Balancing business classes and baseball

Nick Sinacola, a baseball pitcher from North Attleboro, Massachusetts, found at home at the University of Maine and the Maine Business School.

The 2021 America East Pitcher of the Year had a banner season as a junior. In July 2021, Sinacola made history when the San Francisco Giants signed him in the 7th round pick of the MLB draft. It was the fourth-highest selection from UMaine in the past three decades. He was also the fourth Black Bear named a Collegiate Baseball First Team All-American. 

While he left UMaine to join the Single A-Affiliate San Jose Giants, he hasn’t stopped learning. Sinacola moved into the MBS online degree program and continues pursuing his Bachelor of Science in Business Administration on the road. 
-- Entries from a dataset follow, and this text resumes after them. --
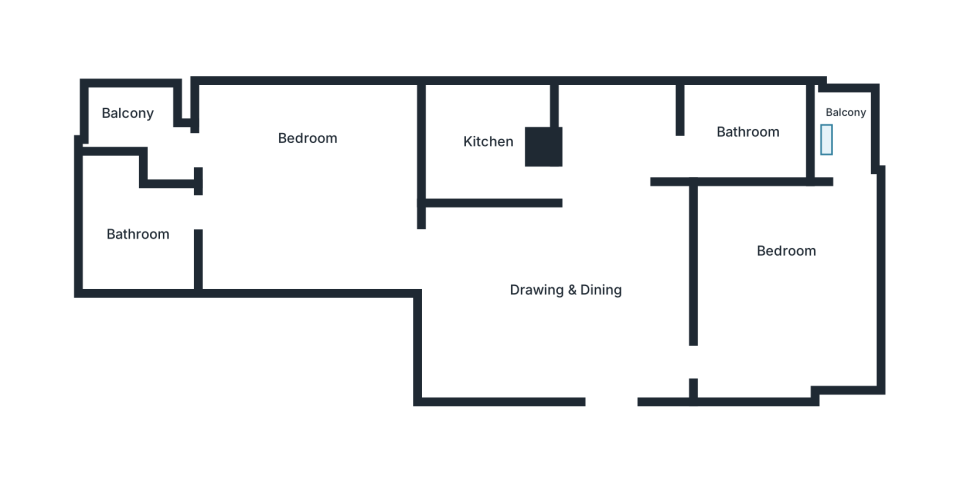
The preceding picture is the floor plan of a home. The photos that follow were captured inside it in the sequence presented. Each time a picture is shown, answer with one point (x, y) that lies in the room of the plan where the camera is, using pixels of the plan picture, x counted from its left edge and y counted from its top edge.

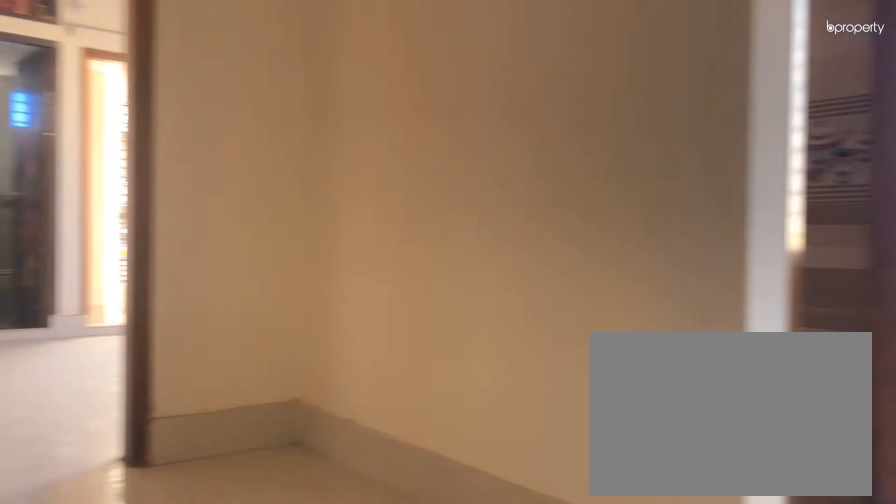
(563, 292)
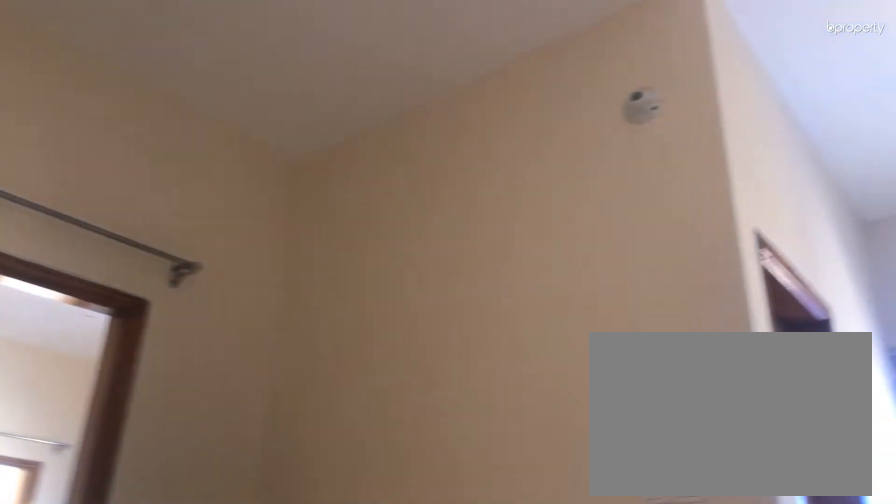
(563, 292)
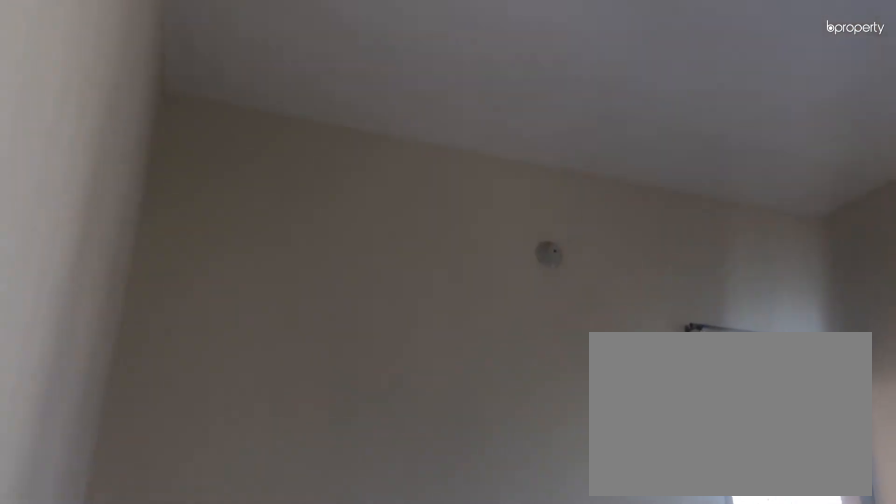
(788, 293)
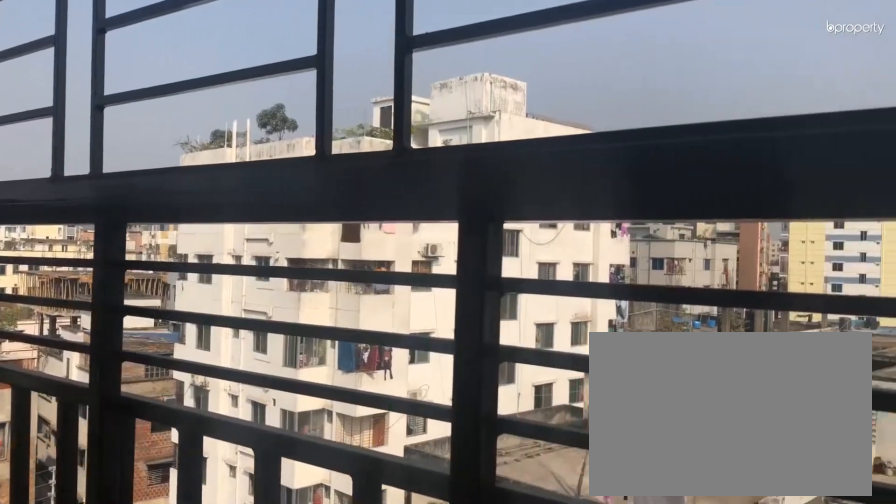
(848, 124)
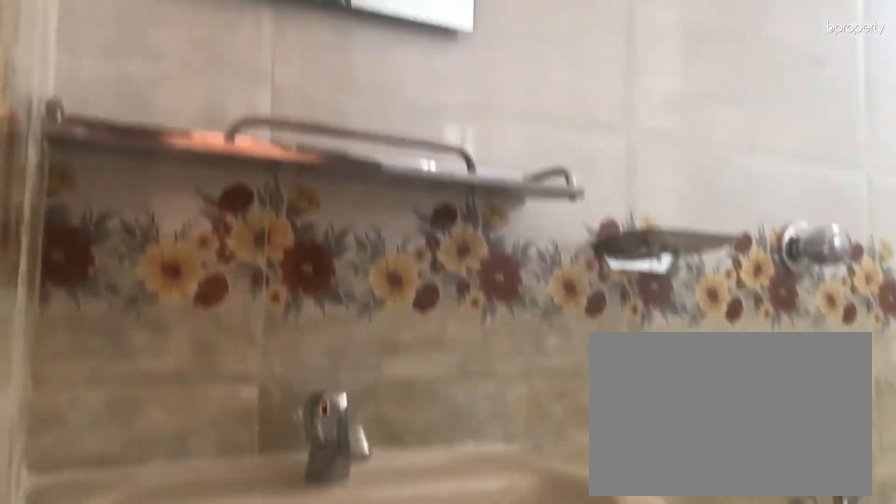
(753, 126)
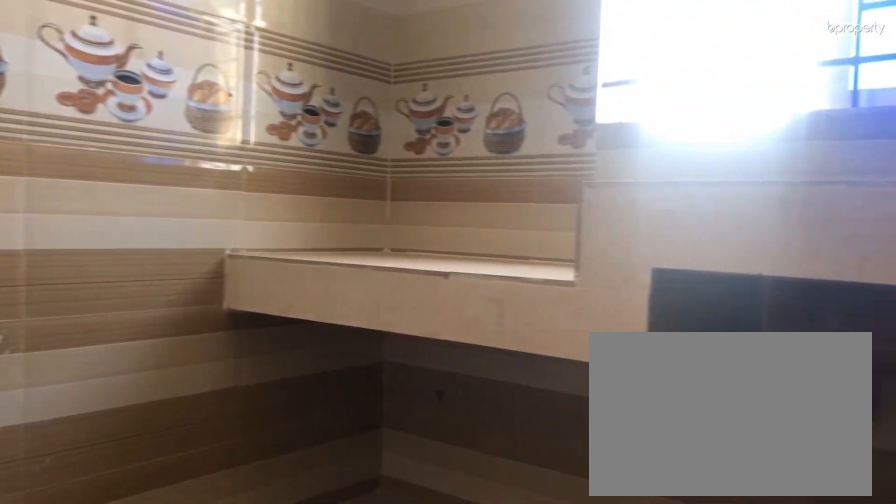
(486, 141)
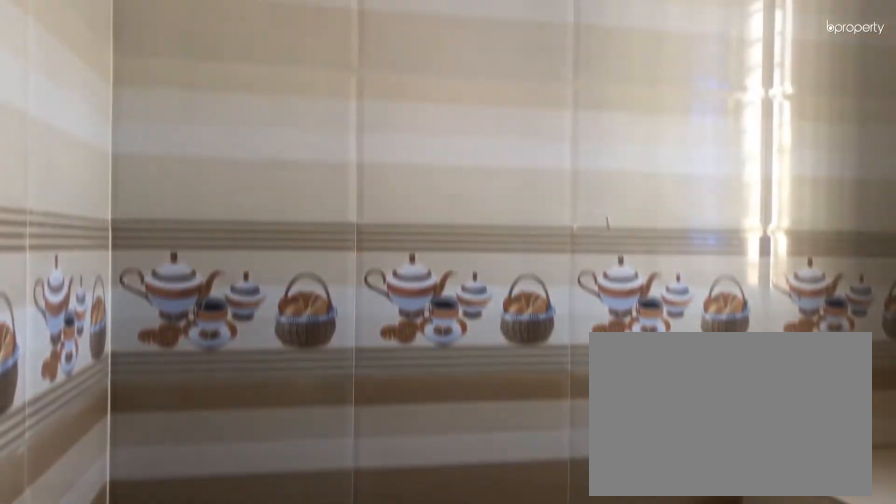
(486, 141)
“I wanted to study business to learn about the finances and economics of the real world,” Sinacola says. “I decided to come to the University of Maine because I really enjoyed the campus atmosphere and felt comfortable going to school and playing baseball here. Coach Derba, the coaching staff, and the team members made it easy to choose Maine over anywhere else.” 

Sinacola says playing for the UMaine baseball team was some of the most enjoyable years of his baseball career. Toward the end of his junior year, it looked like he would be drafted. “Unlike the NBA, baseball players don’t have to declare for the draft,” Sinacola says. “I was in talks with the Giants for quite some time throughout the draft process and was extremely excited when they picked me.” 

Sinacola made the Dean’s List at the Maine Business School and won a Scholar Athlete Award in 2020 and 2021. As he left UMaine to pursue baseball, Sinacola made a decision. He gave himself one full year off of classes to focus on his first year of professional baseball. He spent most of the year playing in California and adjusting to life on the west coast. At the end of that year, he was ready to jump back into classes and finish his degree. 

“Fortunately, all my courses are online, making it much easier to balance school and baseball,” he says. A typical day finds him getting up and doing schoolwork before heading to the field for the day. Sinacola had about one month of overlap between the end of the season and when classes started. Now he’s back on the east coast for the off-season, making balancing school a lot easier. 

“We developed the online Management degree at the Maine Business School to accommodate engaged learners, like Nick, in continuing their education,” says Dr. Jason Harkins, Interim Executive Dean. “Learners that can control their schedule, focusing on their coursework as their busy schedule demands, is critical to our mission to support student success in pursuit of a robust, rigorous, and relevant business education.”

Dr. Grant Miles, one of Sinacola’s professors, has been impressed with his diligence in completing quality work on a timely basis while he was wrapping up the baseball season and driving back across the country. “It speaks to his diligence as a student that he could do this while also playing professional sports,” Dr. Miles says.

Sinacola’s goals are to continue to work and grow in baseball and business. “The Giants speak about getting 1% better every day, and that’s what I’m aiming to do,” he says.